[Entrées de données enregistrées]

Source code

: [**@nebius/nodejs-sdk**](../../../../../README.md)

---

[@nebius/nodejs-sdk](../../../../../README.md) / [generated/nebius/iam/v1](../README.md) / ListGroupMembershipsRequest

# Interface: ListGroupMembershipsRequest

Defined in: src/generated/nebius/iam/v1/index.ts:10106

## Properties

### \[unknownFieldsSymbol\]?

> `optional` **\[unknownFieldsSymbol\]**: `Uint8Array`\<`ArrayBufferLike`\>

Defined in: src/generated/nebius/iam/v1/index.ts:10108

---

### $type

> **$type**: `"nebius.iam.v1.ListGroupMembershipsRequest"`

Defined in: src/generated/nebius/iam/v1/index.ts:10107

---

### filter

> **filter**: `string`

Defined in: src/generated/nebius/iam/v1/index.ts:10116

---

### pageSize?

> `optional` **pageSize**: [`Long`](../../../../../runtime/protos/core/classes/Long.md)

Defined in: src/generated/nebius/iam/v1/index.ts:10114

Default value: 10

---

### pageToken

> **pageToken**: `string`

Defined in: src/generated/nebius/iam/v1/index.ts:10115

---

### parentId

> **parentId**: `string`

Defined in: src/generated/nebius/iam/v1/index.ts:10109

» **CONSIGNE**:
Restituez toutes ces lignes sous la forme d'une liste numérotée, en omettant les lignes vides.

» **RÉPONSE**:
1. Source code
2. : [**@nebius/nodejs-sdk**](../../../../../README.md)
3. ---
4. [@nebius/nodejs-sdk](../../../../../README.md) / [generated/nebius/iam/v1](../README.md) / ListGroupMembershipsRequest
5. # Interface: ListGroupMembershipsRequest
6. Defined in: src/generated/nebius/iam/v1/index.ts:10106
7. ## Properties
8. ### \[unknownFieldsSymbol\]?
9. > `optional` **\[unknownFieldsSymbol\]**: `Uint8Array`\<`ArrayBufferLike`\>
10. Defined in: src/generated/nebius/iam/v1/index.ts:10108
11. ---
12. ### $type
13. > **$type**: `"nebius.iam.v1.ListGroupMembershipsRequest"`
14. Defined in: src/generated/nebius/iam/v1/index.ts:10107
15. ---
16. ### filter
17. > **filter**: `string`
18. Defined in: src/generated/nebius/iam/v1/index.ts:10116
19. ---
20. ### pageSize?
21. > `optional` **pageSize**: [`Long`](../../../../../runtime/protos/core/classes/Long.md)
22. Defined in: src/generated/nebius/iam/v1/index.ts:10114
23. Default value: 10
24. ---
25. ### pageToken
26. > **pageToken**: `string`
27. Defined in: src/generated/nebius/iam/v1/index.ts:10115
28. ---
29. ### parentId
30. > **parentId**: `string`
31. Defined in: src/generated/nebius/iam/v1/index.ts:10109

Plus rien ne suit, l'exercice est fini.